Clubs played for: Schalke, AC Milan, Borussia Dortmund, Arsenal, VfB Stuttgart
Selected major honours: UEFA Cup winner (Schalke, 1997), Bundesliga champion (Dortmund, 2002), UEFA Goalkeeper of the Year (1997, 2006)
Born in Essen in Germany's industrial heartland, Lehmann started out at Schalke, where he played for a decade after breaking into the side in 1988. Famed for his unbending will to win and often confrontational style, the goalkeeper earned his place in Royal Blue folklore by scoring a last-minute header to snatch a 2-2 draw away to arch-rivals Dortmund.
Watch: Lehmann, a goal-scoring and -stopping goalkeeper!
The custodian even joined BVB a couple of years later following a brief spell at AC Milan, and helped Die Schwarzgelben win their third Bundesliga crown in 2002, as well as reach that year's UEFA Cup final. Authoritative and dominant in his penalty area, Lehmann earned 61 caps for Germany – a hugely respectable tally given that he vied with the legendary Oliver Kahn for game time.
Regarded as one of the finest central midfielders of his generation, Ballack rose to fame as part of the Kaiserslautern side that become the first and only promoted team to win the Bundesliga title in 1998. He soon earned a move to Leverkusen, where he won runners-up medals in the Bundesliga, DFB Cup and UEFA Champions League. He would eventually go on to win the former two titles several times following his move to Bayern in 2002.
Watch: Michael Ballack, the midfield maestro
Tall, powerful, with a fearsome shot and a knack of arriving in the box at the right time, Ballack was respected the world over. It was no surprise that he soon became the undisputed leader of the German national team, although he fell just short of winning international honours with Die Mannschaft, earning runners-up medals at the 2002 World Cup and the 2008 European Championship.
Clubs played for: Kaiserslautern, Werder Bremen, Bayern, Lazio
Selected major honours: 2x Bundesliga winner, 2x DFB Cup winner, FIFA World Cup winner (2014)
By today's standards, Klose was a relative late arrival to the professional game when he made his Bundesliga debut for Kaiserslautern at the age of 21 in April 2000. He soon made up for lost time, however, smashing in 44 goals over the next four seasons to earn a move to Bremen. He averaged 1.7 goals a game for the Green-Whites – finishing as Bundesliga top scorer with 25 in 2005/06 - showing a clinical edge that Bayern decided they simply could not do without.

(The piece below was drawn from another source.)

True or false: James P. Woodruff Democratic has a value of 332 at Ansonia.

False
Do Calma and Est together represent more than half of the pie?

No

Watch: Goals were the game, Miroslav Klose the name!
The Poland-born forward won multiple titles in Munich, by which time he was already the spearhead of the Germany national team. The crowning glory of his career arrived in 2014 when he helped Joachim Löw's side win the FIFA World Cup in Brazil, scoring his 16th tournament goal to become the competition's all-time top scorer.

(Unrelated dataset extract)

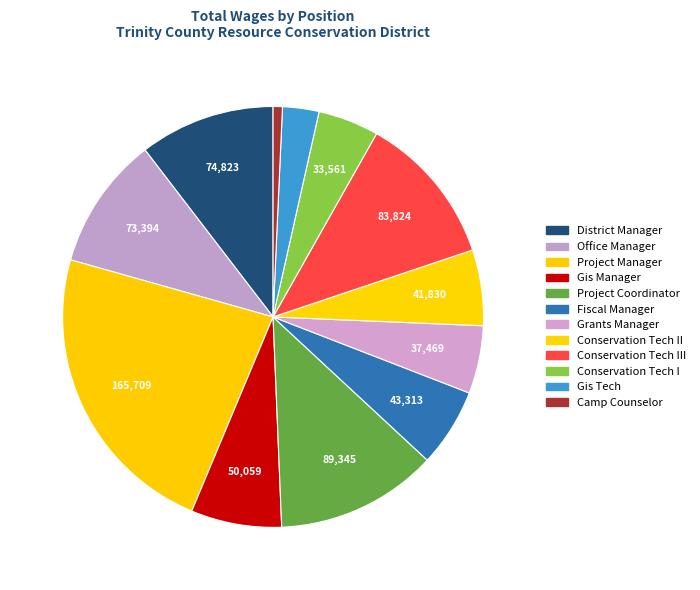

How many slices are in this pie chart?

12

Position: Central midfielder
Clubs played for: Borussia Mönchengladbach, Bayern, Inter Milan, New York/New Jersey MetroStars
Selected major honours: 7x Bundesliga champion, 3x DFB Cup winner, UEFA Cup winner (1997), FIFA World Cup winner (1990), UEFA EURO 1980 winner
Matthäus began his Bundesliga career at Gladbach and spent five years at the Foals before pledging his allegiance to the Bundesliga's record champions, Bayern, in 1984.
His stock as the archetypal all-singing, all-dancing midfield general soared as Bayern scooped three successive Bundesliga titles and the 1985/86 DFB Cup during his first stint at the club. He moved to Italy in 1988, winning the Serie A title and the Italian Supercup in his debut season at Inter, followed by the 1990/91 UEFA Cup.
Matthäus - the 1990 UEFA Best Player in Europe - was an easy pick for the inaugural FIFA World Player of the Year award in 1991, not least after captaining Germany to their third World Cup triumph at Italia '90. "He's the best rival I ever had," Argentina's Diego Maradona famously said, having been marked out of the game by Matthäus at Rome's Stadio Olimpico in the final. "I guess that’s enough to define him."
So much more than just a Maradona contemporary, Matthäus would ultimately represent Germany in a record five World Cups, and remains his country’s most capped player - with 150 appearances - made between 1980 and 2000.